China sebelumnya menahan izin impor tanaman transgenik sejak sejak Juli 2017.
Persetujuan impor tanaman transgenik ini diumumkan pada situs resmi Kementerian Pertanian China, ketika delegasi perdagangan Amerika Serikat (AS) bertemu dengan mitranya di ibukota China minggu ini.
Keputusan impor tanaman transgenik oleh China ini, memberi peluang bagi AS untuk kembali membuka pasar global produk pertanian. Sebab, AS adalah produsen tanaman transgenik terbesar di dunia, sementara China adalah importir utama tanaman transgenik kedelai dan kanola.
Di tengah ketegangan perang dagang, petani tanaman transgenik AS dan perusahaan benih global telah mengeluhkan lamanya proses persetujuan impor oleh China.
“Ini isyarat niat baik terhadap resolusi masalah perdagangan,” kata perwakilan China untuk Asosiasi Industri Pertanian AS, dikutip dari Reuters, Selasa (8/1).
Dua impor tanaman transgenik yang disetujui adalah Kanola BASF RF3 dan Kanola MON 88302 milik Bayer. Kedua produk tersebut telah menunggu selama enam tahun untuk mendapatkan izin impor. Produk lain yang mendapatkan persetujuan impor adalah jagung DowDuPont Inc DP4114 dan kedelai DAS-44406-6, serta kedelai SYHT0H2 yang dikembangkan oleh Bayer CropScience dan Syngenta, namun saat ini dimiliki oleh BASF.
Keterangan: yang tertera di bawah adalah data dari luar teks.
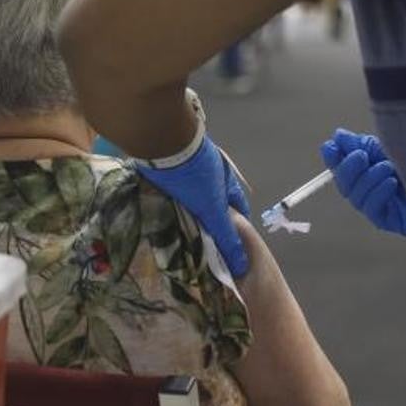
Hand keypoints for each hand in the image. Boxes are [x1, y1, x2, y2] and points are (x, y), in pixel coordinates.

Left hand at [135, 133, 250, 276]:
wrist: (164, 142)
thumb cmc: (195, 176)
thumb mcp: (211, 208)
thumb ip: (225, 235)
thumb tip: (241, 264)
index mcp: (228, 182)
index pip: (239, 206)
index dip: (237, 224)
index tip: (231, 242)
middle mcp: (213, 173)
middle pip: (216, 201)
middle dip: (211, 219)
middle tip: (204, 240)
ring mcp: (190, 167)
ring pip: (194, 194)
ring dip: (190, 208)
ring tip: (182, 230)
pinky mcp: (169, 165)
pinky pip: (174, 187)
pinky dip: (172, 198)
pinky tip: (164, 210)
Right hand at [321, 128, 405, 236]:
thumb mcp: (389, 145)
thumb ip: (362, 143)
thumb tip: (337, 137)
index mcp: (371, 172)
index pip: (344, 169)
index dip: (334, 160)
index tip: (331, 148)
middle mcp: (374, 191)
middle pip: (346, 186)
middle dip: (348, 170)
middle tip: (360, 155)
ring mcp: (383, 208)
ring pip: (357, 199)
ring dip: (368, 180)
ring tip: (386, 167)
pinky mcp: (393, 222)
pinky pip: (374, 211)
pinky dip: (378, 194)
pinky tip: (391, 182)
Dalam hari yang sama, Kementerian Pertanian China juga mengumumkan perpanjangan persetujuan impor untuk 26 tanaman trangenik lainnya dalam tiga tahun mendatang.
“Persetujuan China untuk impor produk-produk GM membuka jalan bagi China untuk mengimpor kedelai AS dalam volume besar ke depannya, sehingga ini merupakan sinyal positif,” kata Kepala Analis Shanghai JC Intelligence Co Ltd. Li Qiang.
Untuk diketahui, China tidak mengizinkan pengembangan tanaman transgenetik, namun memperbolehkan impor atas produk tersebut, seperti kedelai dan jagung. Di sisi lain, AS sebagai eksportir terbesar produk tanaman transgenik menuntut agar China mengubah proses aplikasi impor tanaman transgenik agar lebih transparan, tepat waktu, dan berdasarkan metode ilmiah.